Continuous moksha orientation means the practice goes everywhere with you. Into work. Into relationships. Into traffic. Into difficult conversations. Into ordinary moments that don’t seem spiritual at all.

This is where most people balk. They’re willing to practice non-attachment in controlled settings but they can’t bring it to the messy reality of Tuesday afternoon. The meeting that’s going sideways. The kid who’s having a meltdown. The email that just derailed their plans.

These are the moments where moksha practice matters. Anyone can be non-attached on a mountaintop. Can you be non-attached in the middle of a project crisis?

The Surprising Truth About Energy

Here’s something most people discover backward: attachment takes more energy than liberation.

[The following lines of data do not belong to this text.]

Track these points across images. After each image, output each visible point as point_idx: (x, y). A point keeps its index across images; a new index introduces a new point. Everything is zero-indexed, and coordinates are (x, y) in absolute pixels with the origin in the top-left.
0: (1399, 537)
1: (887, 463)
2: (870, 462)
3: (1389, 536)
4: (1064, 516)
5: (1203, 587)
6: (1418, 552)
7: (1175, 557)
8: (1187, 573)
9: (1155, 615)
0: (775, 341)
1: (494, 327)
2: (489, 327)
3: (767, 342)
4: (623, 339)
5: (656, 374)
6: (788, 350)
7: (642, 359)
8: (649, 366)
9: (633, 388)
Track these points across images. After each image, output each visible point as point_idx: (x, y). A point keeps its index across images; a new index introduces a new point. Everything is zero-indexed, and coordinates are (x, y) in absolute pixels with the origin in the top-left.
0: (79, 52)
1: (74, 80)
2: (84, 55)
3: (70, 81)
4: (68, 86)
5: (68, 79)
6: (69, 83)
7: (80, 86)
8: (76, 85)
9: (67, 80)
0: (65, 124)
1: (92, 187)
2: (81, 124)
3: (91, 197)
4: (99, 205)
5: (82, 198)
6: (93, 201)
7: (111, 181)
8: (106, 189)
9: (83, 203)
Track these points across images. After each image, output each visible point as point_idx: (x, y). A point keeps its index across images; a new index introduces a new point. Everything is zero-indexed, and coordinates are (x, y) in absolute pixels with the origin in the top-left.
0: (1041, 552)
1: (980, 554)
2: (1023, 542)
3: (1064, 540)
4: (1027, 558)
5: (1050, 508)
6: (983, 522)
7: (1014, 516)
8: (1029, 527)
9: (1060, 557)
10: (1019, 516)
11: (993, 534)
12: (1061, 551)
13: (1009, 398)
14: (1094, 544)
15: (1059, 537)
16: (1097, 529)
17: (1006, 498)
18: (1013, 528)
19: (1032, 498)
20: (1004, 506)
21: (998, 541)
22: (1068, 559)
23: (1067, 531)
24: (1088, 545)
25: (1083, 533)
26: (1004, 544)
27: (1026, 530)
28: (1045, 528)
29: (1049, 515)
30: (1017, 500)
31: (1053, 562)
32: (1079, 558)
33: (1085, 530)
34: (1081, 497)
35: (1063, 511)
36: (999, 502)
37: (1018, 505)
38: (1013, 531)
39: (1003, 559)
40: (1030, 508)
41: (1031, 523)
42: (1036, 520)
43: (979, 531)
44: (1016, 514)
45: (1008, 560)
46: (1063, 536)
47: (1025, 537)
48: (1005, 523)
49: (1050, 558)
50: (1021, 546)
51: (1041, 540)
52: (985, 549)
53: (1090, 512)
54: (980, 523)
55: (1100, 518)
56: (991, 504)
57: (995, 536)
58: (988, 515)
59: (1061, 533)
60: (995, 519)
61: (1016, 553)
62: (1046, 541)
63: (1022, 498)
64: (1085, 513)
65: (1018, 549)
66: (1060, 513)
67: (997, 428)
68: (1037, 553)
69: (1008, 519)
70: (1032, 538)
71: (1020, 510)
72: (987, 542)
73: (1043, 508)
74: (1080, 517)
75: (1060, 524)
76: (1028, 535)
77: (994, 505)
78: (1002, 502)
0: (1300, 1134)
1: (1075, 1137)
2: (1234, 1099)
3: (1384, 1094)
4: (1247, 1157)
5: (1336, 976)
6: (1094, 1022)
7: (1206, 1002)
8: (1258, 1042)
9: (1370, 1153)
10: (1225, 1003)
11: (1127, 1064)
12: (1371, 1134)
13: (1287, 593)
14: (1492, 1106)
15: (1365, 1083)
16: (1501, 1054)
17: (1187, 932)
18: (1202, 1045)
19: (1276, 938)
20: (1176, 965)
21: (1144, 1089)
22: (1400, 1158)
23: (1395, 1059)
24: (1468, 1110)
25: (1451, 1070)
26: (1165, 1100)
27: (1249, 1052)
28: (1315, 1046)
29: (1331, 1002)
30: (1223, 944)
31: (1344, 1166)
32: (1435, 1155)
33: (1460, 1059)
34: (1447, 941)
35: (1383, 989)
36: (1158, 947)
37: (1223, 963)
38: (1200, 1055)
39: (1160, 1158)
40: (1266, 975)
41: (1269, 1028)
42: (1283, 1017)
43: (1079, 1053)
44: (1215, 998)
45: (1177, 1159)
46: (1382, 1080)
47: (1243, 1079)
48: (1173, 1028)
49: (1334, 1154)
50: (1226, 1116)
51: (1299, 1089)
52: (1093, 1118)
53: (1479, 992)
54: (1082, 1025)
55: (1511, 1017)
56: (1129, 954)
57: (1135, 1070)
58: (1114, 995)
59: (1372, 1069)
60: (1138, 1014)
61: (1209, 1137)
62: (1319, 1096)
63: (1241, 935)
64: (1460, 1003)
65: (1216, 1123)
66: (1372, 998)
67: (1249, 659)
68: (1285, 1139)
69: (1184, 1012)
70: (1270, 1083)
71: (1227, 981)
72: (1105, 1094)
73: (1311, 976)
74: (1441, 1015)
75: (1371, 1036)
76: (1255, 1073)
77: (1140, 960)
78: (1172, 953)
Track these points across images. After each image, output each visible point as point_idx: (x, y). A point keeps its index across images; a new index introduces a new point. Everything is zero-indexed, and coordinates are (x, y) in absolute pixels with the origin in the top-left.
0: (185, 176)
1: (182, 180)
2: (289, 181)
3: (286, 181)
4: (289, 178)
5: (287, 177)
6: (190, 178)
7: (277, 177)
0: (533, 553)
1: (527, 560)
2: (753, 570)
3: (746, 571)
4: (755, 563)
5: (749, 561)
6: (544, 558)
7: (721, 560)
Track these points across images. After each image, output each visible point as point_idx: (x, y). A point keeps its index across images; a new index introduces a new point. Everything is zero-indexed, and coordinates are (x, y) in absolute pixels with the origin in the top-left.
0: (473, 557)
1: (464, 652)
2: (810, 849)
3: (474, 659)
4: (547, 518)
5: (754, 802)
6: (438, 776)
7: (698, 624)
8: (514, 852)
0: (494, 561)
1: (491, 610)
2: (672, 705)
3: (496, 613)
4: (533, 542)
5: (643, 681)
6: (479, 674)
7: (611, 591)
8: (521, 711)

Think about it. Attachment requires constant monitoring. “Is the outcome still coming? Is it safe? Is it working? Am I going to get what I need?” This monitoring runs in the background all day, every day, consuming enormous bandwidth.

Liberation is easier once you get the hang of it. Not effortless — but lighter than the alternative. When you release attachment to an outcome, you recover all the energy that was going into monitoring, worrying, and protecting. That energy becomes available for doing the work.

People expect non-attachment to feel like deprivation. It feels like relief.

The Hourly Check

Continuous practice needs a structure until it becomes natural. The simplest structure is an hourly check.

Every hour — set a timer if you need to — pause for thirty seconds. Ask three questions:

  1. What am I attached to right now? What outcome am I clutching? What am I afraid of losing?
  2. Can I release this attachment while continuing to act? Can I want the outcome without needing it?
  3. Am I free in this moment? Right now, in this breath, is there freedom?

Thirty seconds. Not a meditation session. Just a quick orientation check, like glancing at a compass while hiking.

What You’ll Notice

As you practice this throughout a day, patterns emerge. You’ll notice that attachment concentrates in certain areas and certain times. Maybe morning is free but by afternoon you’re clutching. Maybe work triggers attachment but evenings don’t. Maybe certain people or certain topics reliably produce grasping.

This information is gold. It shows you where your moksha practice needs the most attention. Not where you’re already free — where freedom hasn’t penetrated yet.

You’ll also notice moments of natural freedom that you usually miss. The gap between activities where nothing is grasped. The walk to the car when nothing needs to be different. The moment after a task is complete before the next one begins. Freedom is already present more than you realize. The practice makes it visible.

Today’s Practice

Set an hourly reminder for one full day. At each reminder, pause for thirty seconds and ask:

  1. What am I attached to right now?
  2. Can I release this attachment while continuing to act?
  3. Am I free in this moment?

Track your observations. Write a one-line note after each check-in: what you found, whether you were able to release, what the quality of the moment was.

At the end of the day, review your notes. When was attachment strongest? When was freedom most present? What surprised you?

This isn’t a one-day exercise. It’s the beginning of a practice you’ll carry forward. The hourly check-in is training wheels. Eventually, the orientation becomes continuous — not because you’re constantly asking the questions, but because the awareness they cultivate starts running on its own.